La pochette de Seventh Tree renvoie donc immédiatement au chef d’œuvre de Stanley Kubrick, à sa prodigieuse lumière pastorale dont le maître avait souhaité qu’elle soit la plus naturelle possible. Chez Goldfrapp, après un détour de deux albums sous les néons des dancefloors, ce retour au songwriting s’accompagnait d’un même désir naturaliste, et cette pochette très mise en scène semble déjà dévoiler le contenu de l’album. L’écoute qui s’en suit, à l’inverse des vagissements de Mylène Farmer et Laurent Boutonnat qui utilisèrent autrefois les mêmes références, ne contredit heureusement pas ses belles intentions.
The Beatles Magical Mystery Tour (1967)
Certes, voilà une influence tarte à la crème par excellence. Pourtant, jusqu’ici Goldfrapp n’avait jamais montré autant d’inclinaison pour les canons de la pop sixties dont les Beatles incarnent l’Alpha et l’Omega. L’utilisation du mellotron, instrument psychédélique par excellence, comme la propension aux mélodies carillonnantes et extatiques renvoient donc assez logiquement à cette géniale matrice de l’année 67.
Serge Gainsbourg/Jean-Claude Vannier Melody Nelson (1971)
Sur Felt Mountain, le premier album de Goldfrapp, l’influence de Ennio Morricone était celle que l’on avançait le plus naturellement, sans doute parce que le maestro italien fut l’un des premiers à conjuguer des mouvements d’orchestres imposants dans le registre plus souple de la pop-music. Il ne faut toutefois pas négliger le travail similaire de Jean-Claude Vannier, que les anglais ont découvert tardivement via Gainsbourg ou au travers de son propre chef-d’œuvre instrumental, L’Enfant assassin des mouches.
Air Talkie Walkie (2004)
Si Goldfrapp cite avec une obstination inexplicable d’aïeul de la French touch, l’ineffable Cerrone, c’est plus évidemment vers la jeune garde de l’électro française que son inspiration le porte. Ceci dit, Air s’est depuis longtemps affranchi de son appareillage électronique pour inventer une forme nouvelle de pop inspirée à la fois par le songwriting folk et les musiques de films, devenant à son tour une référence en la matière (Virgin Suicides). On retrouve sur ce quatrième album de Goldfrapp toute la virtuosité impressionniste du duo français, et notamment cette façon unique de transformer le son analogique en une sorte de voûte céleste où le moindre arpège de guitare entre en apesanteur, et ou les cordes, claviers et mélodies, comme par magie, ne touchent jamais terre.

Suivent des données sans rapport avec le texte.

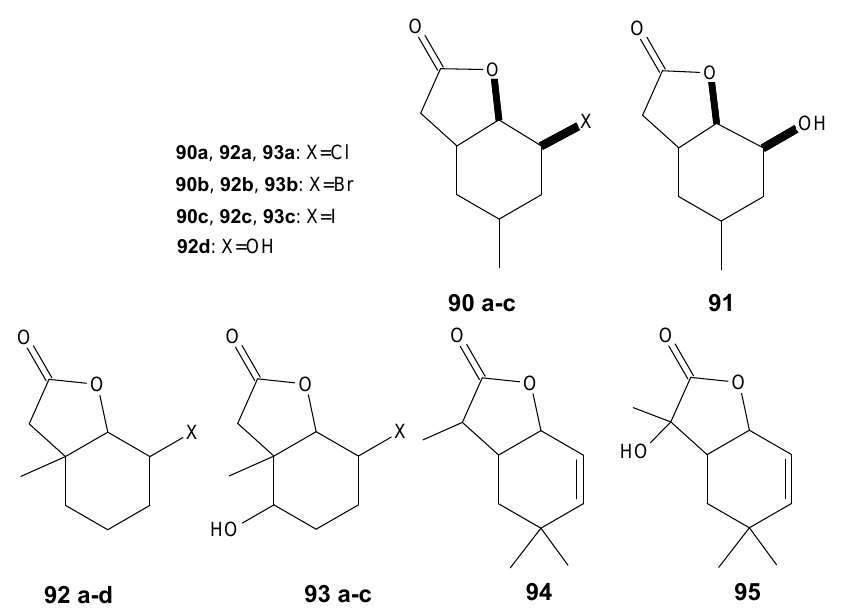
Figure 13. Lactones 90a – 95 .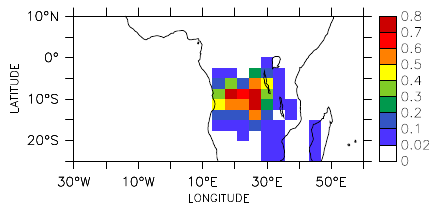
Fig. 7. CO 2 emissions from biomass burning in kg m − 2 day − 1 in July 2006 over South Africa derived Fig. 7. Mean CO 2 emissions from biomass burning in from observations conducted during the AMMA field campaign (Liousse et al., 2009) kgm − 2 day − 1 for July 2006 over Southern Africa as derived by (Liousse et al., 2010) and extrapolated to the GCM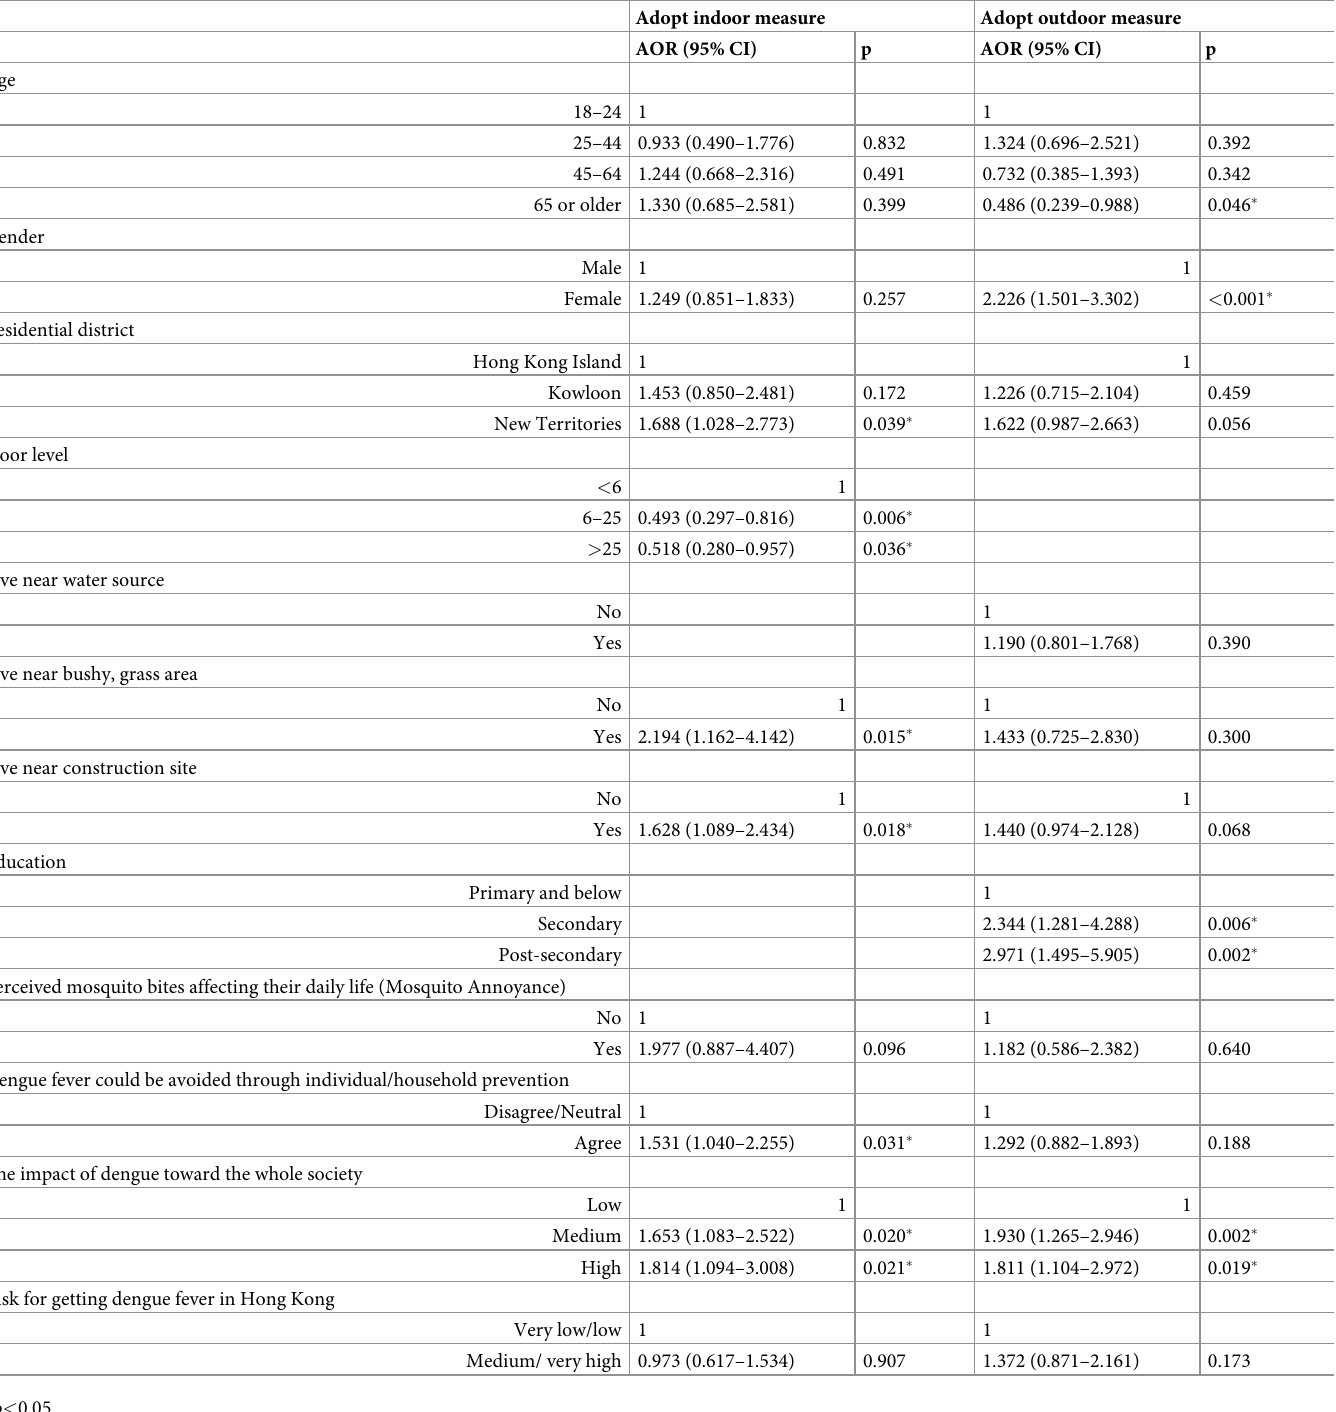
Table 4. Associated factors of the use of indoor and outdoor protective measures against mosquito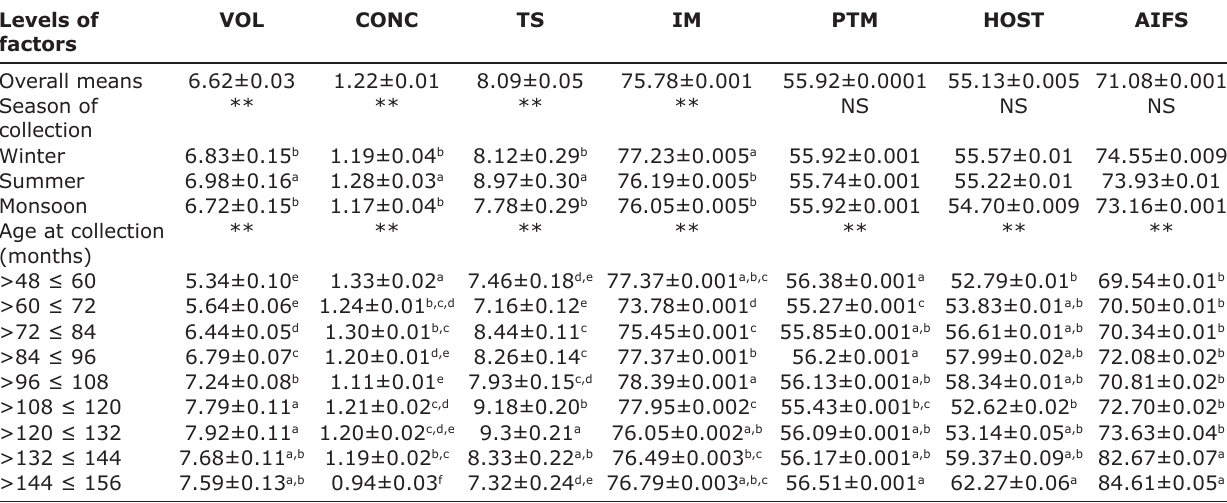
Table-1: Least square means ± SE and number of observations for the effect of age and season of collection on semen traits of Gir bulls. Levels of VOL factors Overall means Season of collection Summer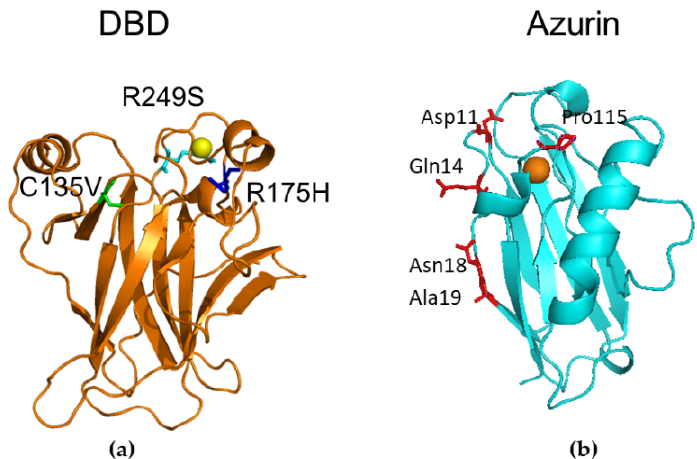
Figure 1. ( a ) Graphical representation of the DBD portion of p53 wt from chain B of 1TUP PDB entry [50]. Amino acids undergoing single mutations are marked: p53 R249S (azur sticks) p53 C135V (green sticks) and p53 R175H (blue sticks). Zn ion is represented as a yellow sphere. ( b ) Graphical representation of the blue copper protein Azurin (Az) from chain B of the 1AZU PDB entry [54]. The main amino acids expected to be involved in the interaction with DBD are marked in red. Cu ion is represented as an orange sphere. The figures were created by Pymol [55].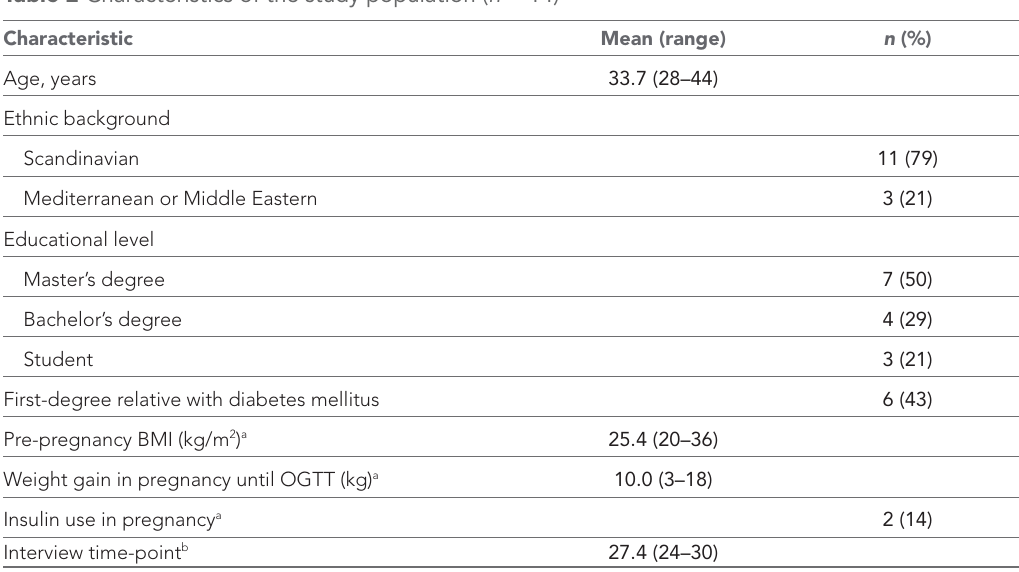
Table 2 Characteristics of the study population ( n =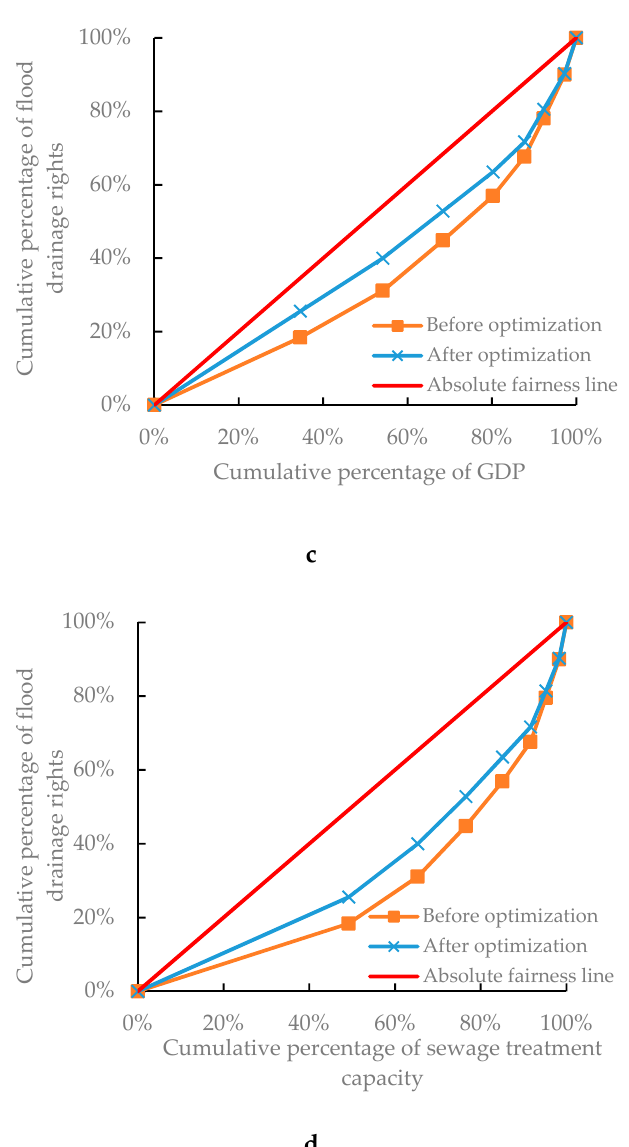
Figure 7. Lorenz curves of each index before and after optimization; ( a ) Lorenz curve based on land area; ( b ) Lorenz curve based on total population; ( c ) Lorenz curve based on GDP; ( d ) Lorenz curve based on sewage treatment capacity.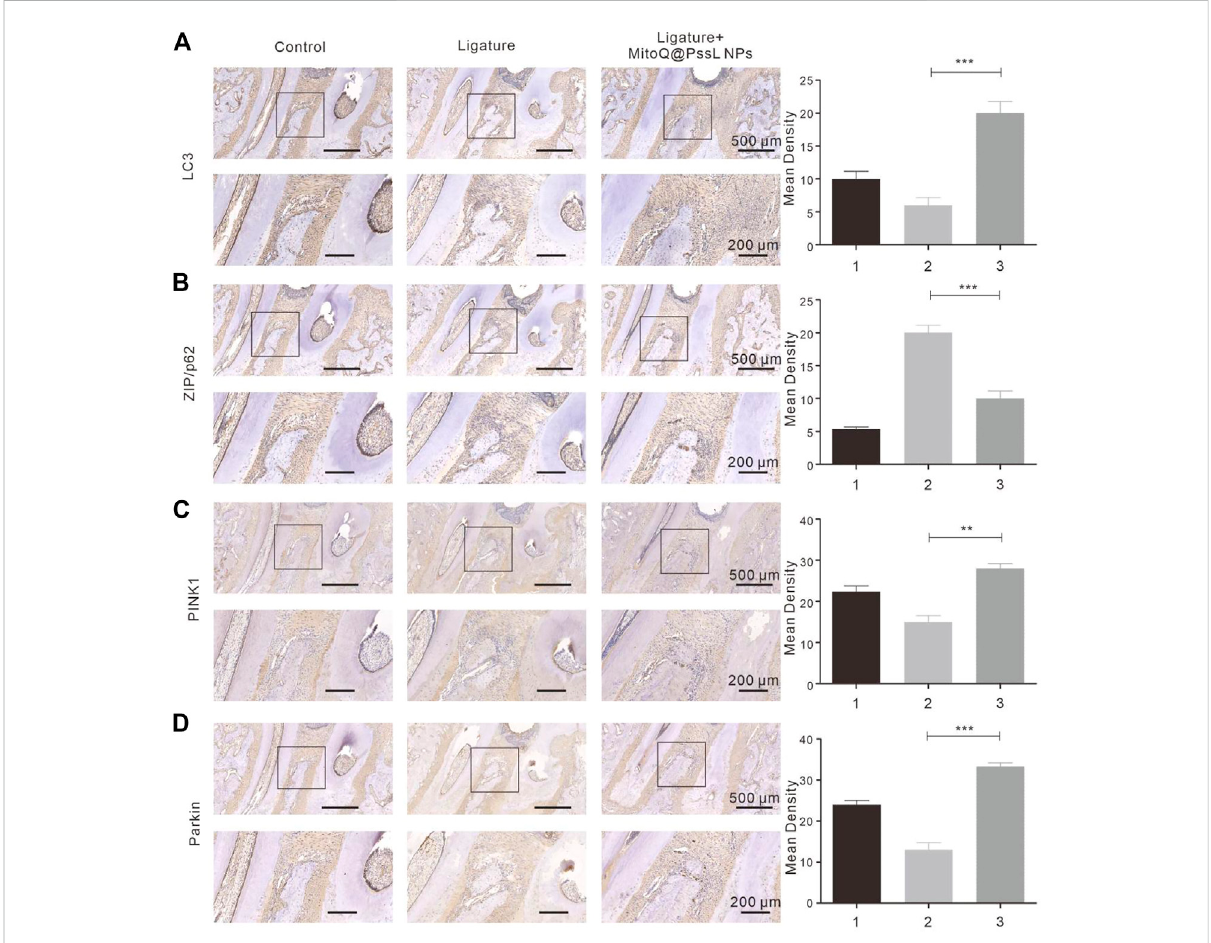
FIGURE 7 The expressions of (A) LC3, (B) ZIP/p62, (C) PINK1, (D) Parkin were detected using immunohistochemistry (50×, 100×). Partial enlargements were shown in the black boxes. 50× Scale bar: 500 μ m. 100× Scale bar: 200 μ m. The corresponding quantitative analysis of LC3, ZIP/p62, PINK1, Parkin expression in immunohistochemical staining images. (** means p < .01, ** means p <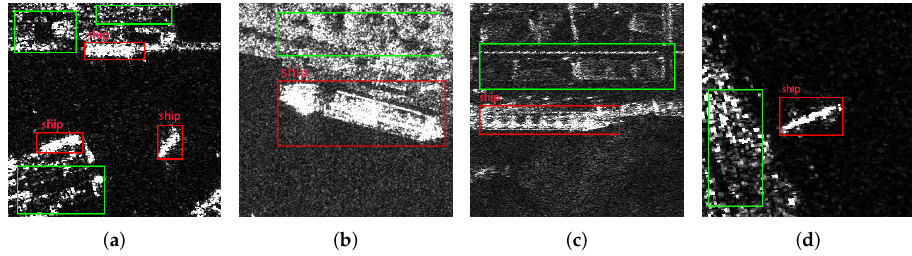
Figure 3. Objects with different densities in the SAR images. The difference in densities comes from the difference in structures. The red boxes in the figure mark the ships while the green boxes mark the areas. The densities of land are significantly different from those of the ships. ( a ) Example 1 of density difference between ships and land. ( b ) Example 2 of density difference between ships and land. ( c ) Example 3 of density difference between ships and land. ( d ) Example 4 of density difference between ships and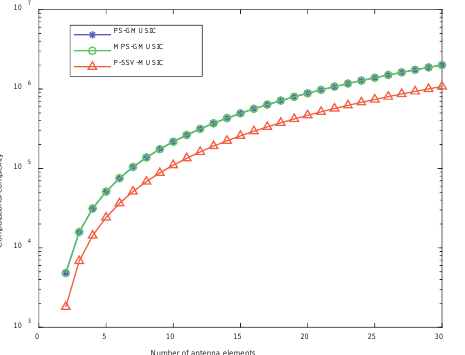
( b ) Figure 2. Spectrum estimation of the three methods when SNR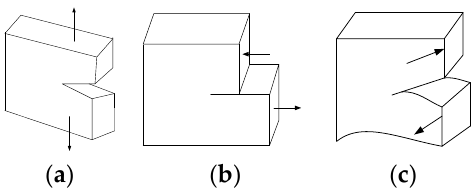
Figure 2. Three typical crack modes, ( a ) is the opening mode (Mode I), ( b ) is the edge-sliding mode (Mode II) and ( c ) is the tearing mode (Mode III).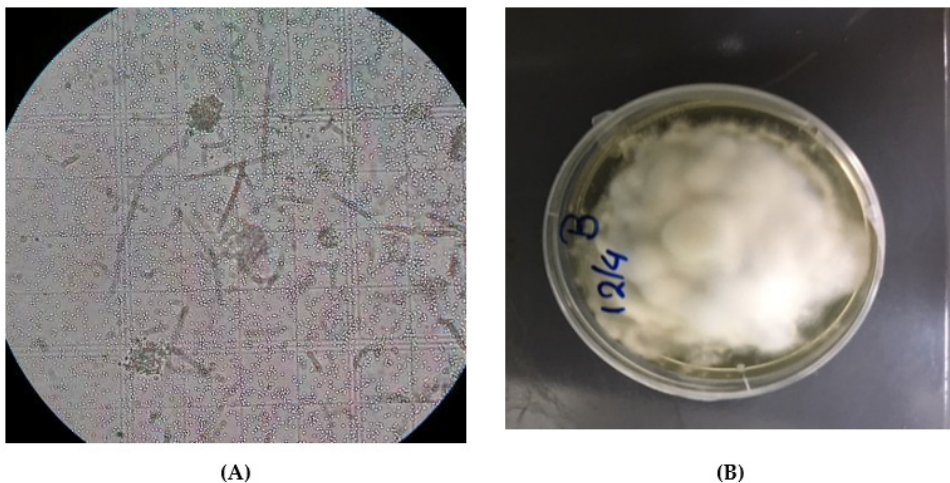
Figure 2. ( A ) Morphological identification of B. bassiana H2S32 from plant tissues and dead cadavers under ZEISS Primo Star (Carl Zeiss Microscopy GmbH, Germany) at 400× magnification, ( B ) B. bassiana H2S32 on plates with Sabouraud Dextrose Agar (SDA). Table 1. Molecular and Microscopic Identification from plant samples and T. confusum dead cadavers Blast ID Number, DNA, Sequence length, Conidia microscope evaluation, and Match percent.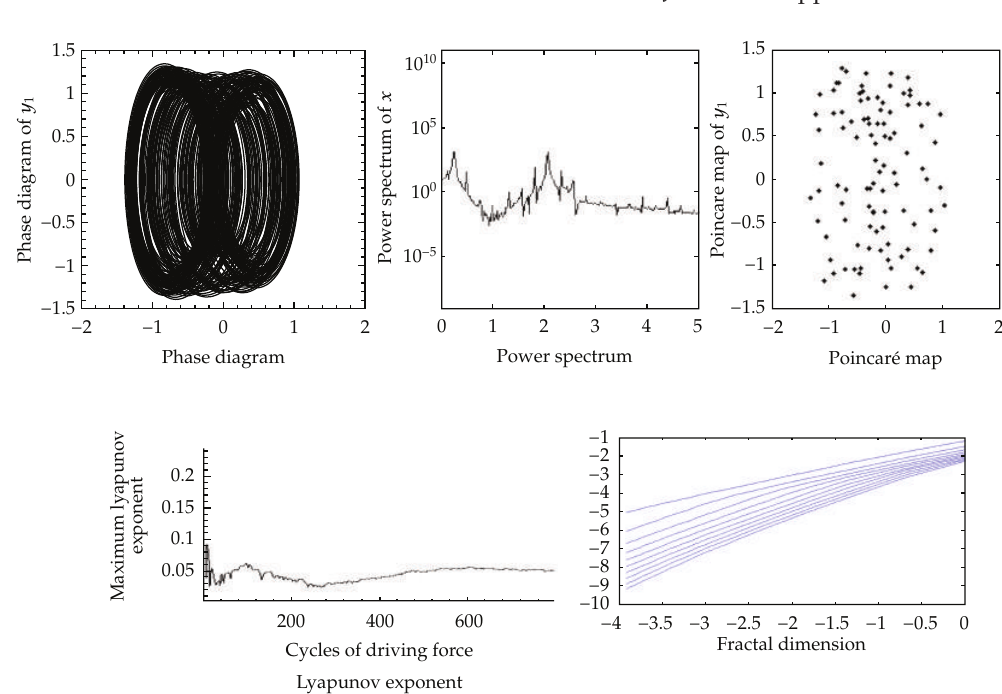
Figure 9: Simulation results obtained for gear-bearing system with s (cid:9) 4 . 2 for y 1 (cid:6) l ∗ (cid:9) 0 . 3 (cid:7)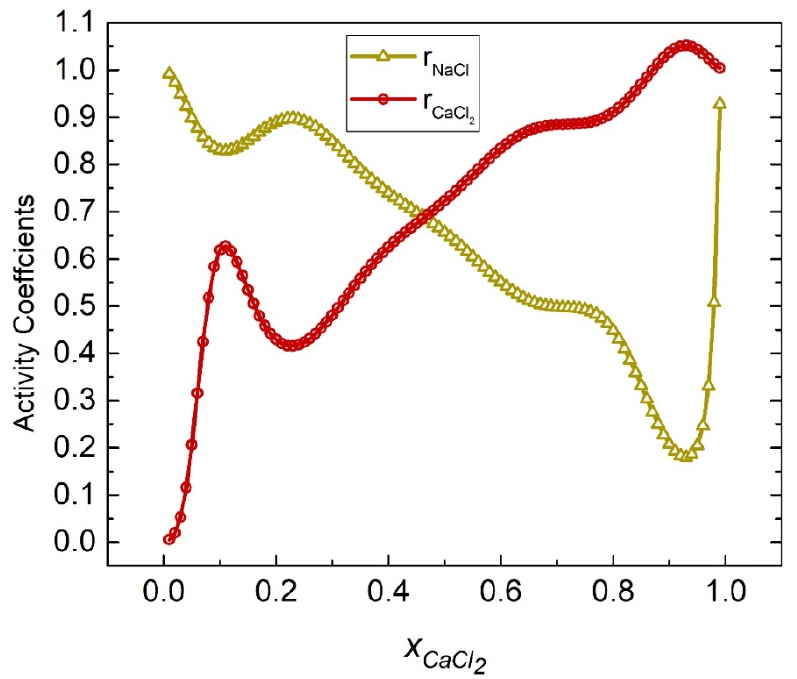
Figure 9. Calculated activity coefficients of each element of the NaCl-CaCl 2 system (998 K).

[attachment id=298]Vashti Bunyan Lookaftering (2005)
Le retour inattendu de cette belle endormie du folk anglais ne sera visiblement pas tombé dans l’oreille d’un sourd. Vashti Bunyan n’avait autrefois publié qu’un seul album, Just Another Diamond Day (1970), pour ensuite entreprendre une vie nomade hors des circuits de la musique. Retrouvée par la scène néo-folk et avant-garde moderne, de Devendra Banhart à Animal Collective, elle s’est laissée convaincre de retrouver les chemins des studios. Sur ce second album, sa voix de sirène est magnifiée par la présence de cordes poignantes tissées par le prodige allemand Max Richter. On retrouve la même atmosphère suréelle dans quelques-uns des titres les plus recueillis du nouveau Goldfrapp, pour qui telle incursion dans cet univers des ballades cotonneuses est une première.
Kate Bush : Hounds of Love (1985)
Alors que son modèle avoué du temps de Supernature, Madonna, est aujourd’hui remisé très loin de ce nouvel album, Alison Goldfrapp célèbre cette fois l’autre superstar féminine de la décennie 80, l’insoumise Kate Bush. On considèrera d’emblée le titre du quatrième Goldfrapp, Seventh Tree, comme une allusion subtile à The Ninth Wave, l’étourdissante symphonie expérimentale qui ornait l’intégralité de la seconde face (du temps du vinyle) de Hounds of Love. Si la sirène de Goldfrapp reste une équilibriste nettement plus prudente que son aînée, son chant envoûte avec la même farouche détermination. Sur cet album qu’elle réalisa en totale autarcie, à l’aide d’un 48 pistes dirigé comme une usine à songes, Kate Bush inventait le folk du XXIème siècle. Seventh Tree en est l’une des belles ramifications.